Le gouvernement suisse a agi «dans l’intérêt de la Suisse, pour que la place financière ne soit pas entachée de soupçon», et «en raison des relations d’amitié et de bon voisinage avec l’Allemagne», ajoute le DFAE.
L’invocation de ces deux raisons est un autre sujet d’étonnement – elle semble indiquer que le Conseil fédéral aurait fait une fleur à Berlin, alors qu’il n’a fait que son travail.
L’explication tient peut-être dans la phrase suivante: les dépenses pour ces recherches ont été «conséquentes», car nombre de transactions remontaient loin dans le temps, le délai pour la conservation des documents étant échu dans certains cas. La protection de la sphère privée des détenteurs de comptes a aussi constitué un obstacle.

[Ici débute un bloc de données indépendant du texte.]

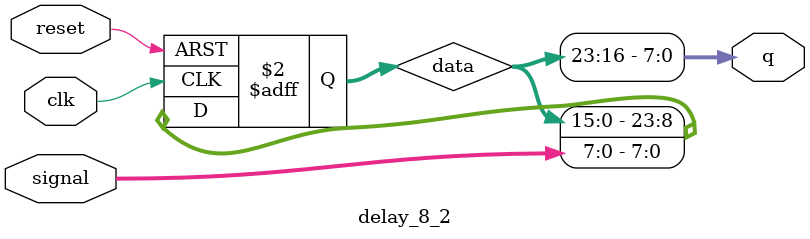
<source format=v>
`timescale 1ns / 1ps

/*
 * Basic 1 tick delay module
 */
module delay_1(
    input clk,
    input reset,
    input signal,
    output q
    );
	 
	 reg [1:0] data;
	 
	 always @ (posedge clk or posedge reset) begin
		if (reset)
			data = 0;
		else
			data = {data[0:0],signal};
	 end
	 
	 assign q = data[1:1];
	 
endmodule

/*
 * Same delay module, but gives 1 on reset;
 */
module delay_1_1(
    input clk,
    input reset,
    input signal,
    output q
    );
	 
	 reg [1:0] data;
	 
	 always @ (posedge clk or posedge reset) begin
		if (reset)
			data = 3;
		else
			data = {data[0:0],signal};
	 end
	 
	 assign q = data[1:1];
	 
endmodule

/*
 * Same delay module, but on negative edge;
 */
module delay_n_1(
    input clk,
    input reset,
    input signal,
    output q
    );
	 
	 reg [1:0] data;
	 
	 always @ (negedge clk or posedge reset) begin
		if (reset)
			data = 0;
		else
			data = {data[0:0],signal};
	 end
	 
	 assign q = data[1:1];
	 
endmodule

module delay_3(
    input clk,
    input reset,
    input [2:0] signal,
    output [2:0] q
    );
	 
	 reg [5:0] data;
	 
	 always @ (posedge clk or posedge reset) begin
		if (reset)
			data = 0;
		else
			data = {data[2:0],signal};
	 end
	 
	 assign q = data[5:3];
	 
endmodule

module delay_4(
    input clk,
    input reset,
    input [3:0] signal,
    output [3:0] q
    );
	 
	 reg [7:0] data;
	 
	 always @ (posedge clk or posedge reset) begin
		if (reset)
			data = 0;
		else
			data = {data[3:0],signal};
	 end
	 
	 assign q = data[7:4];
	 
endmodule

module delay_4_2( // 4 wide 1 tick delay
    input clk,
    input reset,
    input [3:0] signal,
    output [3:0] q
    );
	 
	 reg [11:0] data;
	 
	 always @ (posedge clk or posedge reset) begin
		if (reset)
			data = 0;
		else
			data = {data[7:0],signal};
	 end
	 
	 assign q = data[11:8];
	 
endmodule

module delay_8_2( // 8 wide 2 tick delay
    input clk,
    input reset,
    input [7:0] signal,
    output [7:0] q
    );
	 
	 reg [23:0] data;
	 
	 always @ (posedge clk or posedge reset) begin
		if (reset)
			data = 0;
		else
			data = {data[15:0],signal};
	 end
	 
	 assign q = data[23:16];
	 
endmodule

</source>
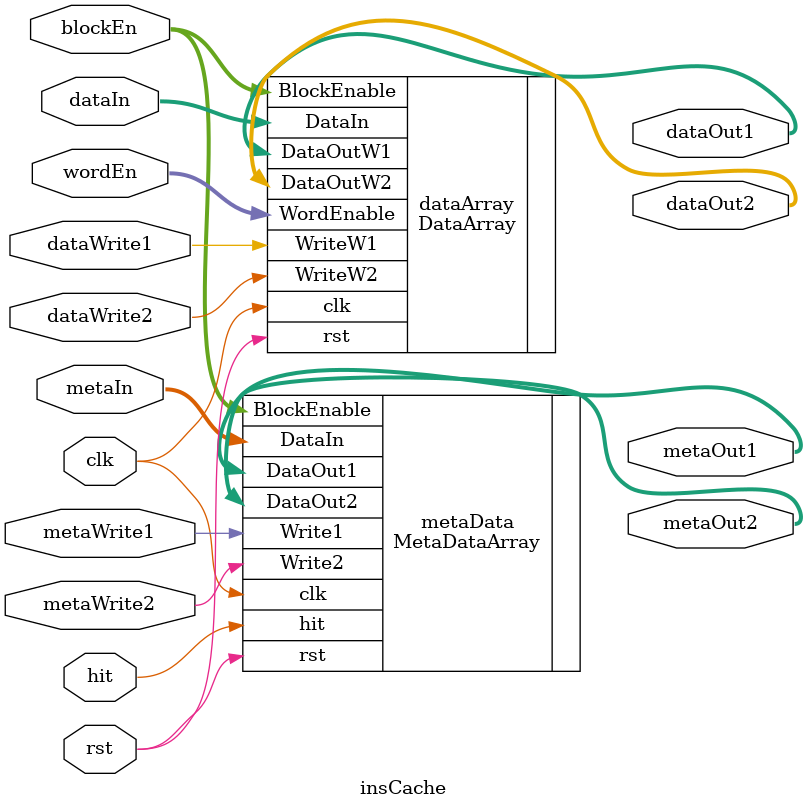
<source format=v>
module insCache(clk, rst, metaIn, dataIn, blockEn, wordEn, metaWrite1, metaWrite2, dataWrite1, dataWrite2, metaOut1, metaOut2, dataOut1, dataOut2, hit);
	input clk, rst, metaWrite1, metaWrite2, dataWrite1, dataWrite2, hit; 
	input [7:0] metaIn;
	input [15:0] dataIn;
	input [63:0] blockEn;
	input [7:0] wordEn;
	output [7:0] metaOut1, metaOut2;
	output [15:0] dataOut1, dataOut2;
	
	// metadata array
	MetaDataArray metaData(.clk(clk), .rst(rst), .DataIn(metaIn), .Write1(metaWrite1), .Write2(metaWrite2), .BlockEnable(blockEn), .DataOut1(metaOut1), .DataOut2(metaOut2), .hit(hit));
	
	// data array
	DataArray dataArray(.clk(clk), .rst(rst), .DataIn(dataIn), .WriteW1(dataWrite1), .WriteW2(dataWrite2), .BlockEnable(blockEn), .WordEnable(wordEn), .DataOutW1(dataOut1), .DataOutW2(dataOut2));
		
endmodule
</source>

Il semblerait que le travail auprès des banques soit terminé. Le porte-parole de l’ambassade d’Allemagne à Berne le répète plutôt deux fois qu’une: «Nous ne mettons pas la pression sur la Suisse, il s’agit naturellement d’un travail très difficile. Pour nous, c’est plutôt une question de principe. Notre gouvernement a aussi subi le reproche de n’être pas assez actif sur cette question.»
Il reste cinq mois à la Suisse pour ficeler un cadeau d’anniversaire à l’Allemagne pour les vingt ans de la réunification, à moins que le Conseil fédéral veuille utiliser ce (petit) atout dans des négociations sur la fiscalité ou sur les nuisances de l’aéroport de Zurich.